TASK BRIEF: Copy out every line of the listing below word for word, leaving out the picture markers.

********

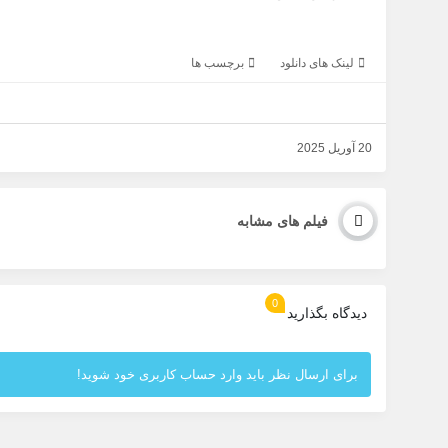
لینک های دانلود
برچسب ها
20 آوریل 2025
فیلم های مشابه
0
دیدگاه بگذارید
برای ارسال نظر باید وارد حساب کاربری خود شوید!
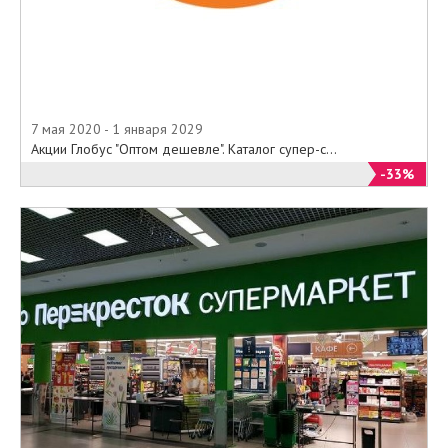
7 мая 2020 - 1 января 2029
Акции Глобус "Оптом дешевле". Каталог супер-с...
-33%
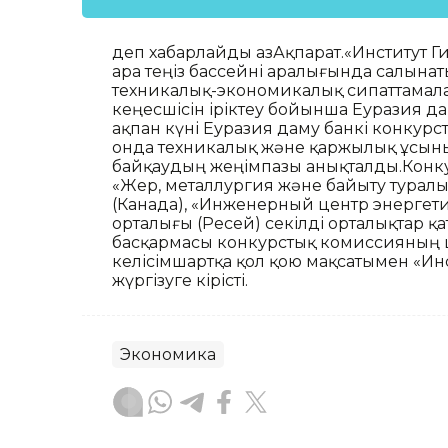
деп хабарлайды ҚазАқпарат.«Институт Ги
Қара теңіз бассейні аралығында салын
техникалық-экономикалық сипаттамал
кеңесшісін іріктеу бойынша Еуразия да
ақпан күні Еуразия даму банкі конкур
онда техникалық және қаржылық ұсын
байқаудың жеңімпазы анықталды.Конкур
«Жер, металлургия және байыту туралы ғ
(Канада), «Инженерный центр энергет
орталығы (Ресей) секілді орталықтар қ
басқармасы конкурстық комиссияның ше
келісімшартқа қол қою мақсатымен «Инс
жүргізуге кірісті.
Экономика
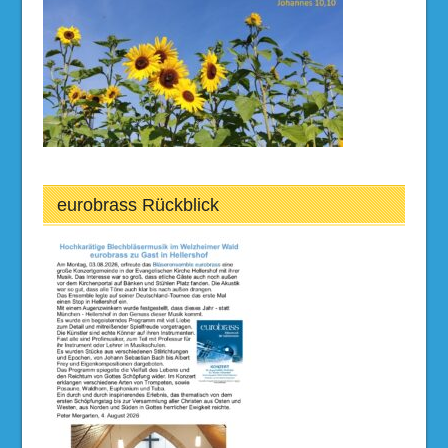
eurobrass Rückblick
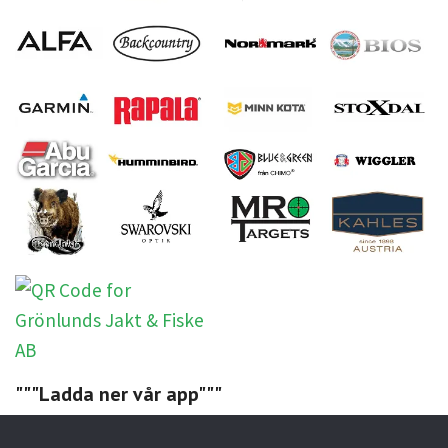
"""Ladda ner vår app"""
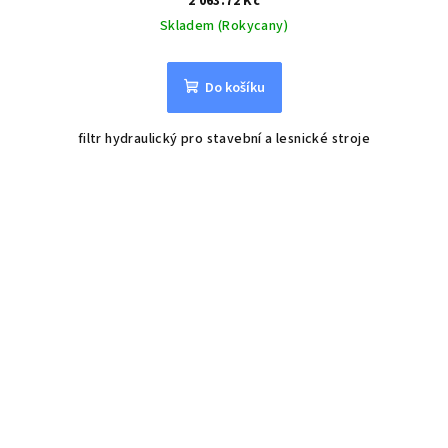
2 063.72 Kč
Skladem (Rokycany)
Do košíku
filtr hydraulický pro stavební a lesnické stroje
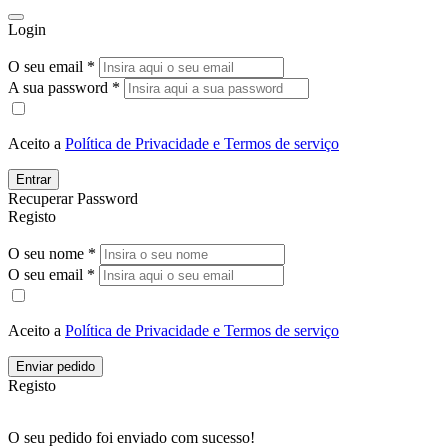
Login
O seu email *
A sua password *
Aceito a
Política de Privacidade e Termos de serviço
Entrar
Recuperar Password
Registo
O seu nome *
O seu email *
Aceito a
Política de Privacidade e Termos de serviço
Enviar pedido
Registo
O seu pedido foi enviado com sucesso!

********

OUTPUT OF THE TASK:
لینک های دانلود
برچسب ها
20 آوریل 2025
فیلم های مشابه
0
دیدگاه بگذارید
برای ارسال نظر باید وارد حساب کاربری خود شوید!
7 мая 2020 - 1 января 2029
Акции Глобус "Оптом дешевле". Каталог супер-с...
-33%
деп хабарлайды ҚазАқпарат.«Институт Ги
Қара теңіз бассейні аралығында салын
техникалық-экономикалық сипаттамал
кеңесшісін іріктеу бойынша Еуразия да
ақпан күні Еуразия даму банкі конкур
онда техникалық және қаржылық ұсын
байқаудың жеңімпазы анықталды.Конкур
«Жер, металлургия және байыту туралы ғ
(Канада), «Инженерный центр энергет
орталығы (Ресей) секілді орталықтар қ
басқармасы конкурстық комиссияның ше
келісімшартқа қол қою мақсатымен «Инс
жүргізуге кірісті.
Экономика
eurobrass Rückblick
"""Ladda ner vår app"""
2 063.72 Kč
Skladem (Rokycany)
Do košíku
filtr hydraulický pro stavební a lesnické stroje
Login
O seu email *
A sua password *
Aceito a
Política de Privacidade e Termos de serviço
Entrar
Recuperar Password
Registo
O seu nome *
O seu email *
Aceito a
Política de Privacidade e Termos de serviço
Enviar pedido
Registo
O seu pedido foi enviado com sucesso!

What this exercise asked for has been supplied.